The Zachary Levi-starrer goes little on the message, heavy on cliché.
NFL Hall of Famer Kurt Warner started as an undrafted, unwanted quarterback bagging groceries and wound up leading The Greatest Show on Turf with the St. Louis Rams. It’s a true story so improbable that it shouldn’t be believable as a movie. But, now that it’s a real movie in the form of American Underdog, a faith-based biopic, it does seem unbelievable. That’s not because of the inspirational tale; it’s because it’s such a mediocre sports film.
Directed by Andrew and Jon Erwin, Underdog focuses on Kurt (Zachary Levi) through the lens of his relationship with his wife, Brenda (Anna Paquin), who he meets while playing college football at Northern Iowa. Despite a limp script written by David Aaron Cohen, Jon Erwin, and Jon Gunn that recycles from better romance films and better sports films, Paquin can hold her own as Brenda. She gives the movie its only full performance as she grows from a down on her luck woman with trust issues into a confident person and true partner to Kurt.
The scenes between her and Levi early in the movie, where Paquin slowly opens herself up to this wannabe professional quarterback, are some of Underdog’s most effective moments, but it also sells her short. Brenda is a former Marine, a young single mother of two, and someone who tragically loses her parents in a natural disaster. That’s a life that deserves its own showcase. Still, by film’s end–despite a few attempts to show her wrestling with her faith after facing so many tragedies–she’s just another wife cheering her man on from the stands. It makes it seem like God’s plans for her are to learn to trust Kurt in the first two acts and then be a dutiful wife in the final act.
It’s also strange seeing a performer of Paquin’s caliber in a film with Christian undertones. It’s like finding out the cool friend you smoked with behind the bleachers in High School became a priest. But, to the movie’s credit, it doesn’t hit the audience over the head with Bible quotes or reasons why we need saving. The first thing we hear at the start of Underdog being Ronald Reagan doing the coin toss for Super Bowl XIX worried me. However, it treats Kurt and Brenda’s faith as something important to their identity without making them condescending or preachy about it.

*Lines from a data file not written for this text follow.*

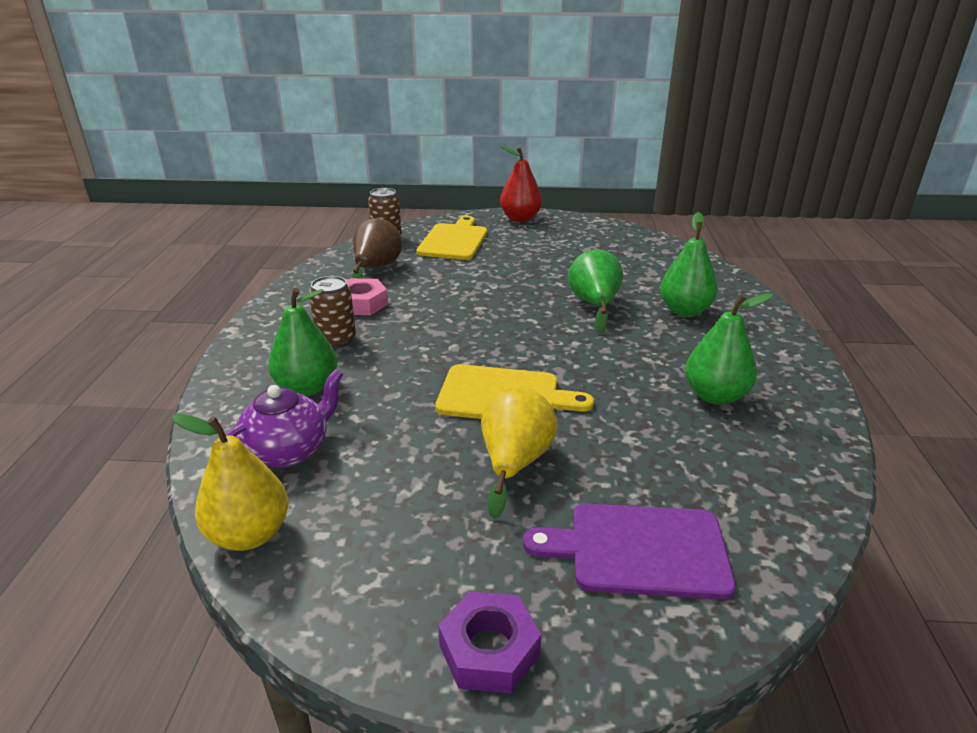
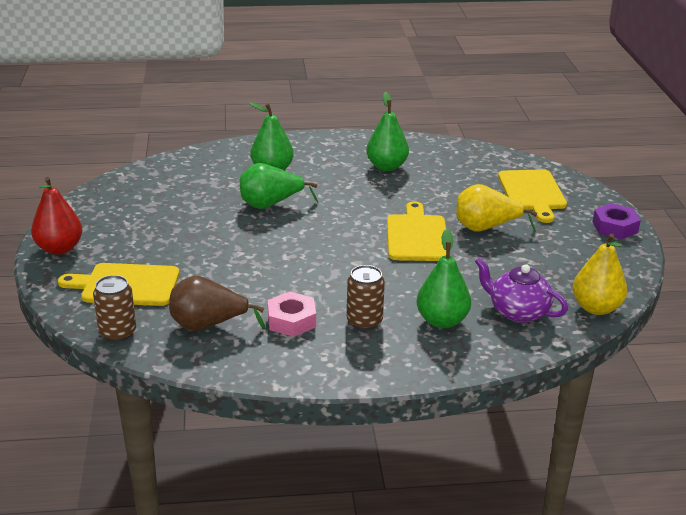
camera: 100 degrees left, 0 degrees up
purple cutting board [523,504,736,600] -> yellow cutting board [498,169,567,223]

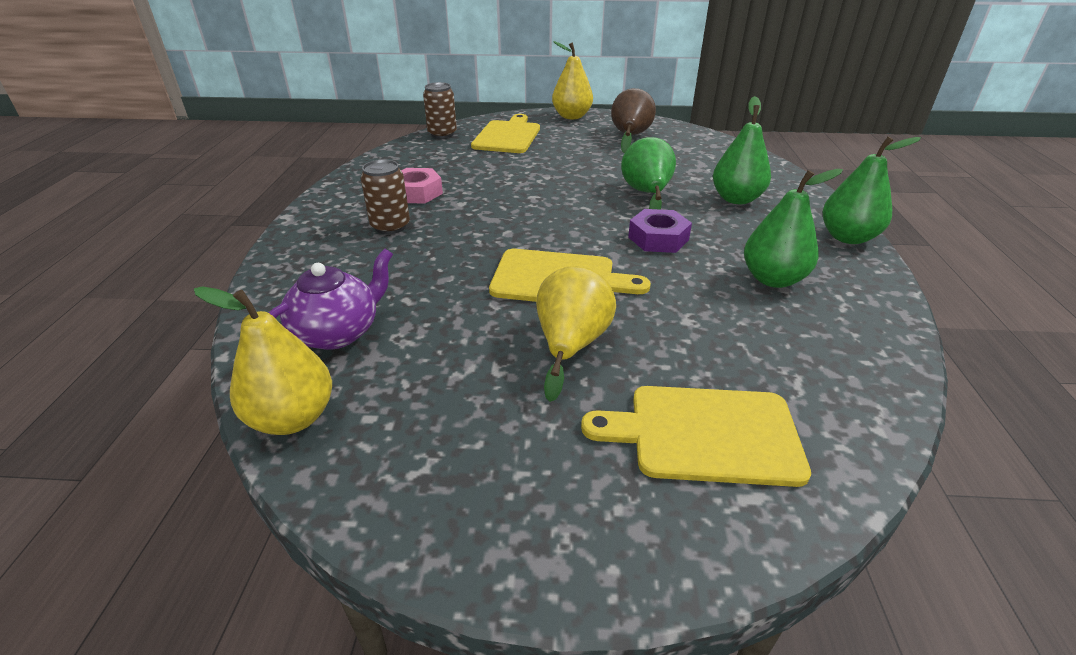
camera: 100 degrees right, 5 degrees up
red pear [31,177,82,255] -> yellow pear [552,41,593,119]
brown pear [169,276,266,331] -> brown pear moved to [611,88,656,153]
green pear [417,229,471,328] -> green pear moved to [822,136,921,244]
purple nut [593,203,641,239] -> purple nut moved to [628,209,692,253]

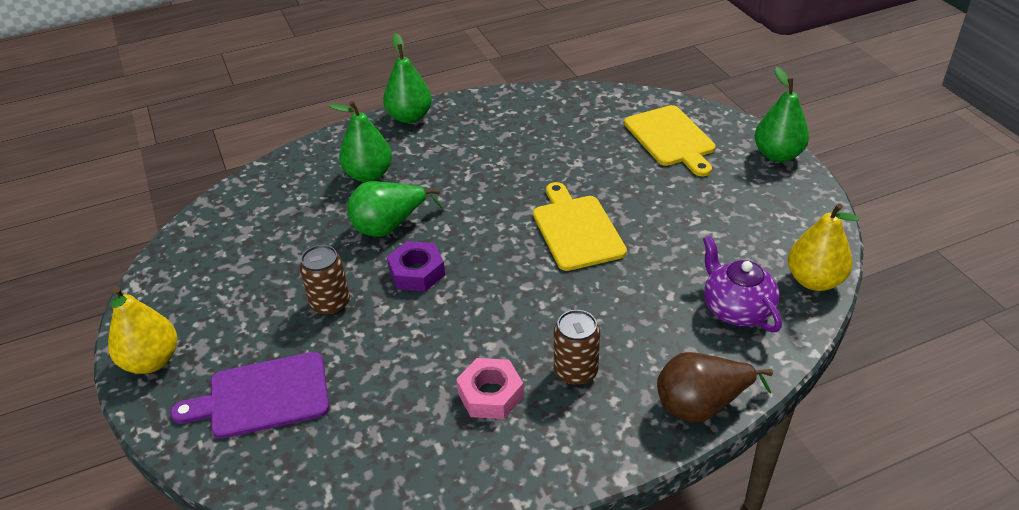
camera: 115 degrees left, 5 degrees up
purple teapot [269,249,393,350] -> purple teapot turned 45 degrees clockwise [703,236,782,332]
brown can [423,82,457,138] -> brown can moved to [300,245,350,316]
yellow cutting board [471,114,540,153] -> purple cutting board [170,352,329,439]
yellow pear [536,266,616,402] -> none
brown pear [611,88,656,153] -> brown pear moved to [657,352,773,423]
purple nut [628,209,692,253] -> purple nut moved to [387,241,445,292]
green pear [744,169,843,288] -> green pear moved to [755,67,809,162]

The Erwin brothers can successfully weave strong Christian elements into a traditional movie structure with the help of legit actors and higher production values. This has paid off in the past. Their last film, 2018’s I Can Only Imagine, made a shocking 86 million at the box office. That doesn’t mean the effort works, though.
It may avoid alienating non-Christian audiences, but it will bother people who hate clichés. It leans heavily into the football metaphor of “staying in the pocket.” A good quarterback knows to stay in the pocket and keep their composure under duress. They shouldn’t run away when danger comes at them. Sorta like life, ya know? It seems like every coach in Kurt’s football career tells him this. Each time it feels like the movie is screaming at us what we need to take away from it. The feature also loves to tell us over and over some variation of the line, “I’m chasing my dreams no matter the odds,” going so far as to open Underdog with the odds of becoming an NFL QB.
It’s a live-action Wikipedia page that goes from one important life event to another, with no momentum between scenes. One minute Kurt is daydreaming at his grocery store job, looking at Dan Marino on a box of Wheaties, before starting in the Arena Football League only a few minutes later.
By the way, the Erwin brothers shoot these arena football scenes with the intensity of a barbed wire cage match. It’s the most unintentionally funny part. Fans scream with bloodlust from the stands. The room is dark and smoky, with the sounds of bones crunching as they fly into padded walls. Maybe arena football was more intense in the early 90s, but no league can be cool if KISS owns a team.
There’s also no poorly written scene a motivational speech can’t save, especially if Dennis Quaid gives it. He shows up in the final act as St. Louis Rams coach Dick Vermeil, the one NFL coach that would give Kurt a shot. Quaid puts on Coach Dick’s “Ah shucks” demeanor and his squirrelly physicality to a creepy degree. You hire Quaid to be Quaid, not a schlubby NFL head coach.
The real Kurt Warner, who defended his teammates when they kneeled during the national anthem to protest against police brutality, seems like a genuinely nice guy with a movie-worthy life. Notably, Kurt also executive produced American Underdog with his wife, Brenda, so it may not always be the best idea to tell your own story, even if it’s incredible.
American Underdog takes a snap on December 25th in theatres.